Think of it this way. Avatar is a fantasy about ceasing to be white, giving up the old human meat sack to join the blue people, but never losing white privilege. Jake never really knows what it’s like to be a Na’vi because he always has the option to switch back into human mode. Interestingly, Wikus in District 9 learns a very different lesson. He’s becoming alien and he can’t go back. He has no other choice but to live in the slums and eat cat food. And guess what? He really hates it. He helps his alien buddy to escape Earth solely because he’s hoping the guy will come back in a few years with a “cure” for his alienness. When whites fantasize about becoming other races, it’s only fun if they can blithely ignore the fundamental experience of being an oppressed racial group. Which is that you are oppressed, and nobody will let you be a leader of anything.
This is not a message anybody wants to hear, least of all the white people who are creating and consuming these fantasies. Afro-Canadian sci-fi writer Nalo Hopkinson told the Boston Globe:
“In the U.S., to talk about race is to be seen as racist. You become the problem because you bring up the problem. So you find people who are hesitant to talk about it.”

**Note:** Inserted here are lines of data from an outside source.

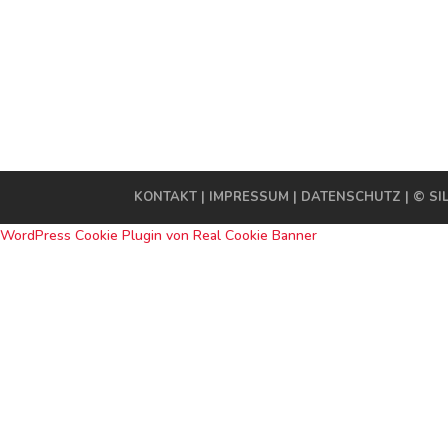
KONTAKT
|
IMPRESSUM
|
DATENSCHUTZ
| © SI
WordPress Cookie Plugin von Real Cookie Banner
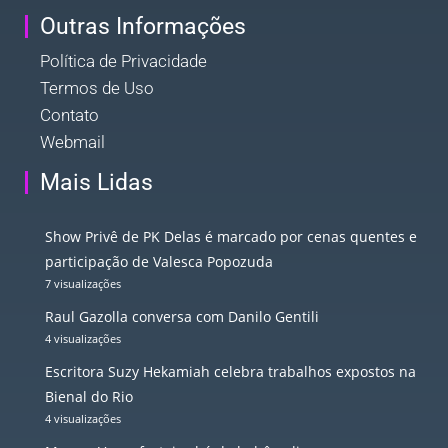
Outras Informações
Política de Privacidade
Termos de Uso
Contato
Webmail
Mais Lidas
Show Privê de PK Delas é marcado por cenas quentes e
participação de Valesca Popozuda
7 visualizações
Raul Gazolla conversa com Danilo Gentili
4 visualizações
Escritora Suzy Hekamiah celebra trabalhos expostos na
Bienal do Rio
4 visualizações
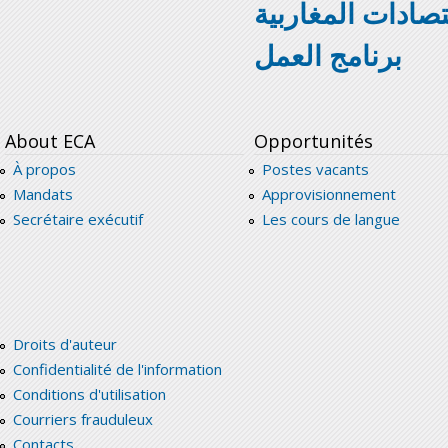
تصادات المغاربية
برنامج العمل
About ECA
Opportunités
À propos
Postes vacants
Mandats
Approvisionnement
Secrétaire exécutif
Les cours de langue
Droits d'auteur
Confidentialité de l'information
Conditions d'utilisation
Courriers frauduleux
Contacts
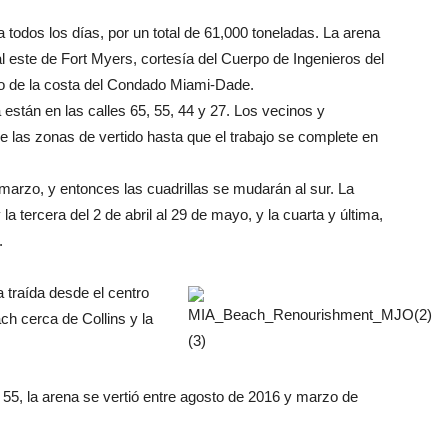
todos los días, por un total de 61,000 toneladas. La arena
este de Fort Myers, cortesía del Cuerpo de Ingenieros del
rgo de la costa del Condado Miami-Dade.
están en las calles 65, 55, 44 y 27. Los vecinos y
de las zonas de vertido hasta que el trabajo se complete en
 marzo, y entonces las cuadrillas se mudarán al sur. La
la tercera del 2 de abril al 29 de mayo, y la cuarta y última,
.
a traída desde el centro
ach cerca de Collins y la
 55, la arena se vertió entre agosto de 2016 y marzo de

She adds that the main mythic story you find in science fiction, generally written by whites, “is going to a foreign culture and colonizing it.”
Sure, Avatar goes a little bit beyond the basic colonizing story. We are told in no uncertain terms that it’s wrong to colonize the lands of native people. Our hero chooses to join the Na’vi rather than abide the racist culture of his own people. But it is nevertheless a story that revisits the same old tropes of colonization. Whites still get to be leaders of the natives—just in a kinder, gentler way than they would have in an old Flash Gordon flick or in Edgar Rice Burroughs‘ Mars novels.

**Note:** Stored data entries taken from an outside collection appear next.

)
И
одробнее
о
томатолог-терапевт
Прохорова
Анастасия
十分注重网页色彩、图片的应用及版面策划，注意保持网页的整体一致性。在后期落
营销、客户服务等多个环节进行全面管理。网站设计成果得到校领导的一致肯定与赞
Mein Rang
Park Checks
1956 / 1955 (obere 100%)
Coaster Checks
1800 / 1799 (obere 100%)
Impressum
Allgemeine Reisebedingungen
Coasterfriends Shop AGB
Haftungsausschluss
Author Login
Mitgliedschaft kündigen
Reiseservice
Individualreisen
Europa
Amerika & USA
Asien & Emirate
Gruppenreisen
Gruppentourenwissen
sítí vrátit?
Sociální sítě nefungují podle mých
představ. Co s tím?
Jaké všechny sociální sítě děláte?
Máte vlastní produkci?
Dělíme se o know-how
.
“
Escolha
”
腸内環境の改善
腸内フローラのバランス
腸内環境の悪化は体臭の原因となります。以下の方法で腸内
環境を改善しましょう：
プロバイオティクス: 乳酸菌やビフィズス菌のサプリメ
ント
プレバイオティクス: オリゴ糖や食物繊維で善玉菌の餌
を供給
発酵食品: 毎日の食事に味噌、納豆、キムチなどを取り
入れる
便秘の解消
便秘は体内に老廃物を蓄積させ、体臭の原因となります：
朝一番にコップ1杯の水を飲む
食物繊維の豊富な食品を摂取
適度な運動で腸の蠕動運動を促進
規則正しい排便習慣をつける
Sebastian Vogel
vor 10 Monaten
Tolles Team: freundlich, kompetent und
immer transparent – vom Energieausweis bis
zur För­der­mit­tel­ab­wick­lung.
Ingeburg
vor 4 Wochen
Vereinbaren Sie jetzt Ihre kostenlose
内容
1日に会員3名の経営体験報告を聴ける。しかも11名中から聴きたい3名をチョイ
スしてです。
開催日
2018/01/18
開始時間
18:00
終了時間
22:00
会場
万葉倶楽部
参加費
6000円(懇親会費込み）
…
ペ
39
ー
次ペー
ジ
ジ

When will whites stop making these movies and start thinking about race in a new way?
First, we’ll need to stop thinking that white people are the most “relatable” characters in stories. As one blogger put it:
“By the end of the film you’re left wondering why the film needed the Jake Sully character at all. The film could have done just as well by focusing on an actual Na’vi native who comes into contact with crazy humans who have no respect for the environment. I can just see the explanation: ‘Well, we need someone (an avatar) for the audience to connect with. A normal guy will work better than these tall blue people.’ However, this is the type of thinking that molds all leads as white male characters (blank slates for the audience to project themselves upon) unless your name is Will Smith.”

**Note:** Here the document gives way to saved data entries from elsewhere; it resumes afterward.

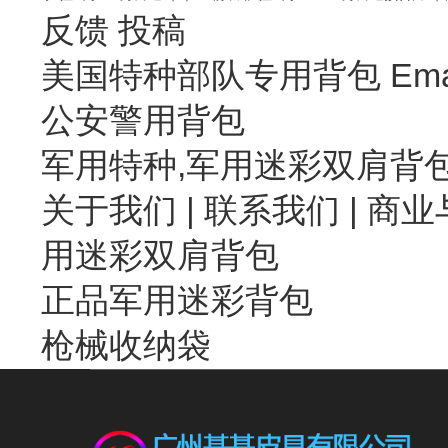
反馈
投稿
美国特种部队专用背包 Emai
公安警用背包
军用特种,军用迷彩双肩背
关于我们
|
联系我们
| 商业
用迷彩双肩背包
正品军用迷彩背包
枪械收纳袋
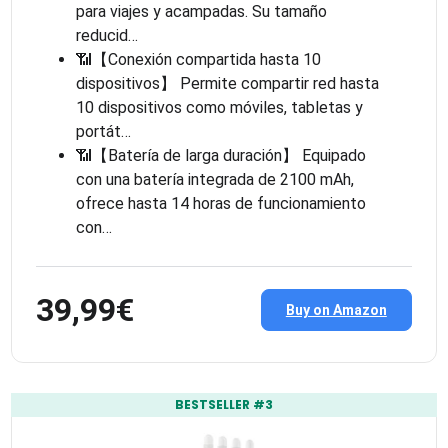
para viajes y acampadas. Su tamaño
reducid…
📶【Conexión compartida hasta 10
dispositivos】 Permite compartir red hasta
10 dispositivos como móviles, tabletas y
portát…
📶【Batería de larga duración】 Equipado
con una batería integrada de 2100 mAh,
ofrece hasta 14 horas de funcionamiento
con…
39,99€
Buy on Amazon
BESTSELLER #3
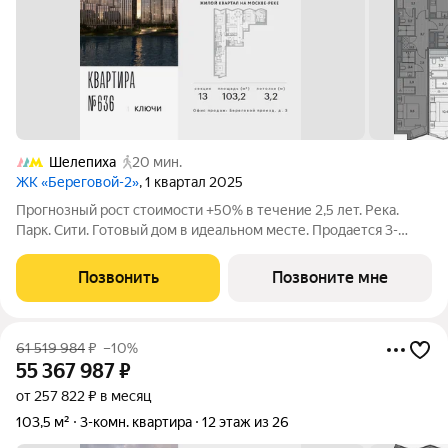
Шелепиха
20 мин.
ЖК «Береговой-2»
, 1 квартал 2025
Прогнозный рост стоимости +50% в течение 2,5 лет. Река.
Парк. Сити. Готовый дом в идеальном месте. Продается 3-
комнатная квартира на 11-м этаже с панорамным остеклением
и видом на закрытый парковый двор. Береговой - квартал-
Позвонить
Позвоните мне
курорт в центре столицы.
61 519 984
₽
–10%
55 367 987
₽
от 257 822 ₽ в месяц
103,5 м²
3-комн. квартира
12 этаж из 26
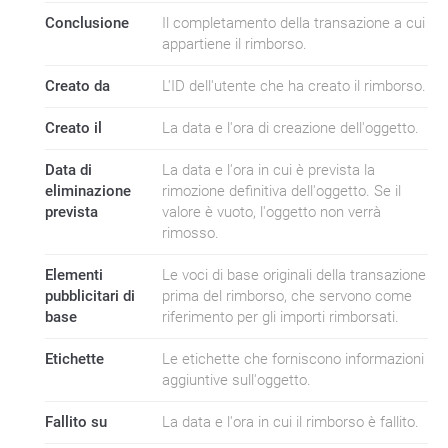
Conclusione
Il completamento della transazione a cui
appartiene il rimborso.
Creato da
L'ID dell'utente che ha creato il rimborso.
Creato il
La data e l'ora di creazione dell'oggetto.
Data di
La data e l'ora in cui è prevista la
eliminazione
rimozione definitiva dell'oggetto. Se il
prevista
valore è vuoto, l'oggetto non verrà
rimosso.
Elementi
Le voci di base originali della transazione
pubblicitari di
prima del rimborso, che servono come
base
riferimento per gli importi rimborsati.
Etichette
Le etichette che forniscono informazioni
aggiuntive sull'oggetto.
Fallito su
La data e l'ora in cui il rimborso è fallito.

But more than that, whites need to rethink their fantasies about race.
Whites need to stop remaking the white guilt story, which is a sneaky way of turning every story about people of color into a story about being white. Speaking as a white person, I don’t need to hear more about my own racial experience. I’d like to watch some movies about people of color (ahem, aliens), from the perspective of that group, without injecting a random white (erm, human) character to explain everything to me. Science fiction is exciting because it promises to show the world and the universe from perspectives radically unlike what we’ve seen before. But until white people stop making movies like Avatar, I fear that I’m doomed to see the same old story again and again.